» **TEXTO DE LECTURA**
+++

Es un trabajo lento, meticuloso, pero cuando encontramos un rostro, cuando alguien vuelve a tener una identidad después de tantas décadas, sentimos que hemos ganado una pequeña batalla contra el olvido. Por supuesto, también nos apoyamos en los últimos testigos. Pero quedan muy pocos. Aun así, intentamos rescatar todo lo posible: dónde vivieron, qué profesión tenían, qué huella dejaron en sus comunidades.
Tomo un ejemplo: la familia Roubíček, de Choceň (3), un pequeño pueblo. Tenían una fábrica. Hoy, la chimenea de la antigua planta aún sigue en pie, con su nombre grabado en el ladrillo. Esas huellas materiales, esos rastros en la memoria local, son invaluables para nosotros.
Porque la historia de estas personas no siempre se contó. Durante el comunismo, este pasado estaba prácticamente prohibido. No se hablaba de ello. Y si lo hacías, era peligroso.
Para entenderlo, hay que volver a 1945. Cuando terminó la guerra y llegó la liberación, la sociedad checa estaba en estado de shock. Nadie sabía realmente lo que había ocurrido en los campos de concentración. Lo que primaba era otra narrativa: la resistencia del pueblo checo contra el ocupante nazi, contra la brutalidad del régimen alemán.
Y en ese relato, los judíos no tuvieron espacio. Su tragedia, su sufrimiento, quedaron en un segundo plano, casi invisibles. Durante años, esa parte de la historia se silenció. No porque no existiera, sino porque no encajaba en la versión oficial del pasado.
Hoy, intentamos restaurar lo que se perdió. Cada fotografía encontrada. Cada nombre rescatado. Cada testimonio recuperado. Es nuestra manera de devolverles la dignidad. Es nuestra forma de decir: “Estuvieron aquí. Vivieron. Existieron”.
La narrativa oficial sobre la liberación de Checoslovaquia ha estado marcada por omisiones y silencios impuestos. ¿Cómo influyó la geopolítica de la posguerra en la memoria histórica del país y en la invisibilidad de la comunidad judía en el relato nacional?
La ciudad de Pilsen no fue liberada por los soviéticos. Allí llegaron los estadounidenses. De hecho, casi una cuarta parte de la antigua Checoslovaquia fue liberada por el ejército americano, mientras que el resto quedó bajo control de la Unión Soviética.

+++

» **DATOS PROPORCIONADOS**
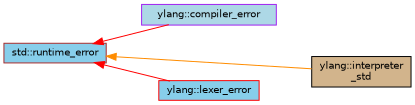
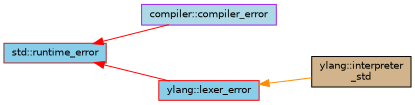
  digraph {
    rankdir=LR
    node [fillcolor=skyblue fontname=Helvetica fontsize=10 shape=record style=filled]
    edge [color=red dir=back fontname=Helvetica fontsize=10 labelfontname=Helvetica labelfontsize=10 style=solid]
    n1 [color=brown height=0.2 label="std::runtime_error" width=0.4]
-   n2 [color=purple fillcolor=lightblue height=0.2 label="ylang::compiler_error" width=0.4]
+   n2 [color=purple fillcolor=lightblue height=0.2 label="compiler::compiler_error" width=0.4]
    n3 [color=black fillcolor=tan height=0.2 label="ylang::interpreter\l_std" width=0.4]
    n4 [color=red height=0.2 label="ylang::lexer_error" width=0.4]
    n1 -> n2
-   n1 -> n3 [color=darkorange]
+   n4 -> n3 [color=darkorange]
    n1 -> n4
  }
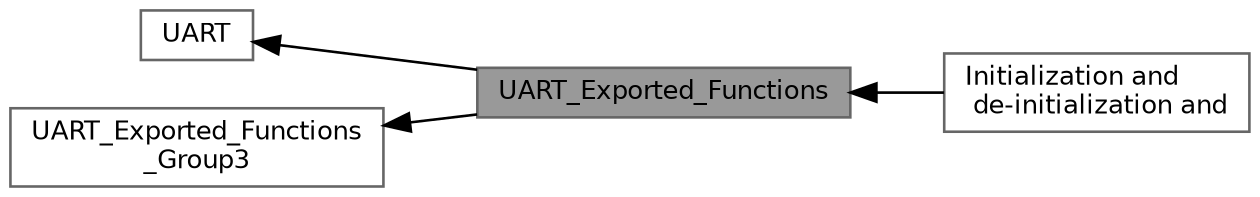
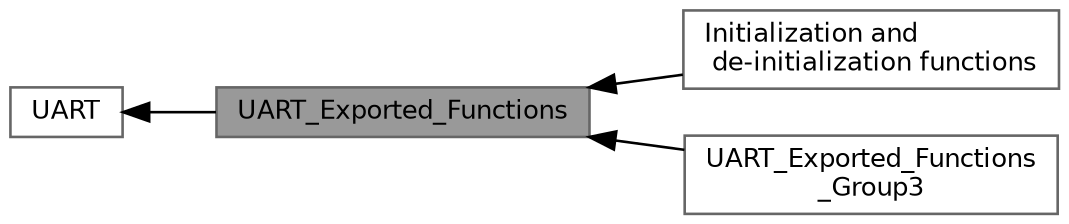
  digraph {
    rankdir=LR
    node [color=grey40 fillcolor=white fontname=Helvetica fontsize=10 shape=box style=filled]
    edge [dir=back fontname=Helvetica fontsize=10 labelfontname=Helvetica labelfontsize=10 shape=plaintext style=solid]
    n1 [height=0.2 label=UART width=0.4]
    n2 [color=gray40 fillcolor=grey60 fontcolor=black height=0.2 label=UART_Exported_Functions width=0.4]
-   n3 [height=0.2 label="Initialization and\l de-initialization and" width=0.4]
+   n3 [height=0.2 label="Initialization and\l de-initialization functions" width=0.4]
    n4 [height=0.2 label="UART_Exported_Functions\l_Group3" width=0.4]
    n1 -> n2
    n2 -> n3
-   n4 -> n2
+   n2 -> n4
  }
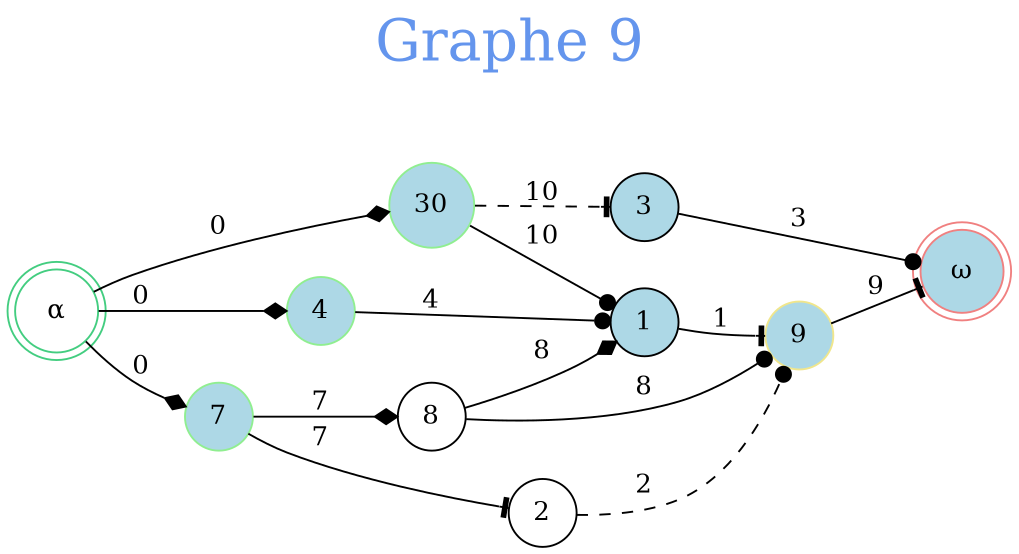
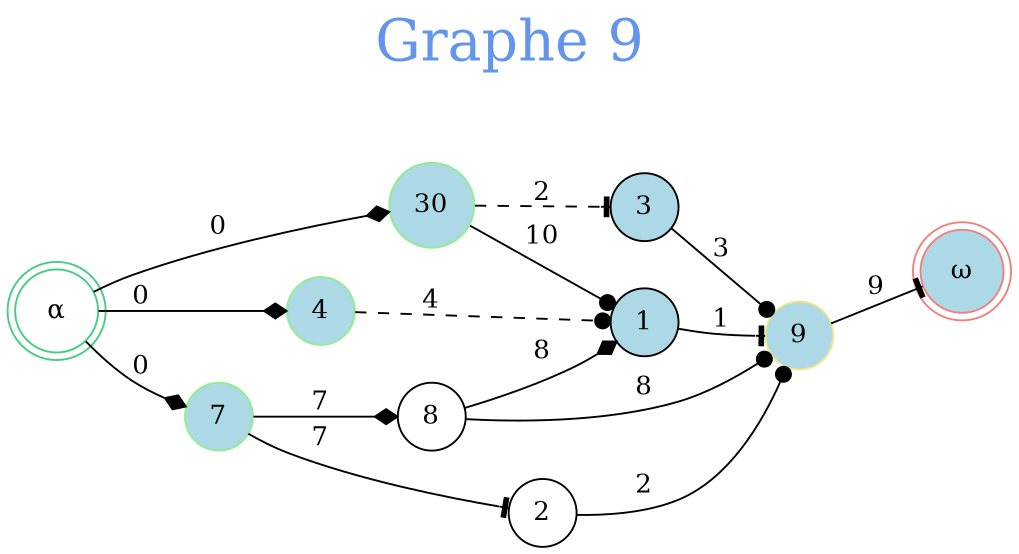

+++

» **CONSIGNA A**
Según el texto sobre la memoria de los judíos checos, ¿por qué la tragedia de los judíos quedó silenciada durante años después de 1945? Explíquelo en una a tres oraciones.
» **CONSIGNA B**
Conteste estas preguntas sobre el texto acerca de la memoria de los judíos checos:
(i) ¿Qué sigue en pie de la antigua fábrica de la familia Roubíček en Choceň?
(ii) ¿Durante qué régimen este pasado estaba prácticamente prohibido?
(iii) ¿Qué ejército liberó la ciudad de Pilsen?
» **CONSIGNA C**
Prolongue el texto sobre la memoria de los judíos checos a partir de su última oración.
El listado no guarda ninguna relación con el texto sobre la memoria de los judíos checos.

» **RESPUESTA A**
La tragedia de los judíos quedó silenciada porque no encajaba en la versión oficial del pasado. Tras la liberación, el relato que primaba era el de la resistencia del pueblo checo contra el ocupante nazi, y en ese relato los judíos no tuvieron espacio.

» **RESPUESTA B**
(i) Sigue en pie la chimenea de la antigua planta, con el nombre de la familia grabado en el ladrillo.
(ii) Durante el comunismo.
(iii) El ejército estadounidense.

» **RESPUESTA C**
Pero tras la guerra, la historia se reescribió. Hubo un acuerdo, una decisión impuesta desde arriba, una orden silenciosa: no se hablaría de ello. Oficialmente, Checoslovaquia había sido liberada solamente por el glorioso ejército rojo, y punto. Así se trazó la geopolítica de la posguerra y así se dividió Europa.
En ese proceso, el destino de los judíos se desvaneció. Su historia quedó fuera del relato oficial sobre la lucha contra el nazismo. No encajaba.
Para los supervivientes, como mi padre, fue una herida abierta. Él no podía aceptar el silencio. Caminaba de un lado a otro, buscando dónde hablar, a quién contar su historia. Escribía, publicaba, intentaba hacer oír su testimonio. Pero los editores lo rechazaban. No era conveniente. Su verdad no encajaba en la versión oficial de la historia.
Así fue hasta 1968. Por un breve instante, se abrió una grieta. Un resquicio de libertad. Un window of opportunity, como dicen los ingleses. Parecía que, quizás, todo podría ser distinto.
Pero luego llegó la invasión soviética. Y con ella, otros veinte años de silencio. Todo lo judío quedó en la sombra. Pero esta vez, la razón era otra. Hasta 1948, la relación de Checoslovaquia con Israel había sido estrecha. La joven república había mostrado un apoyo decidido, heredado de la época de Masaryk (4), cuando aún existía un espíritu de apertura y solidaridad. Incluso tras la Segunda Guerra Mundial, hubo un fuerte respaldo a Israel, promovido esta vez por Stalin y la Unión Soviética.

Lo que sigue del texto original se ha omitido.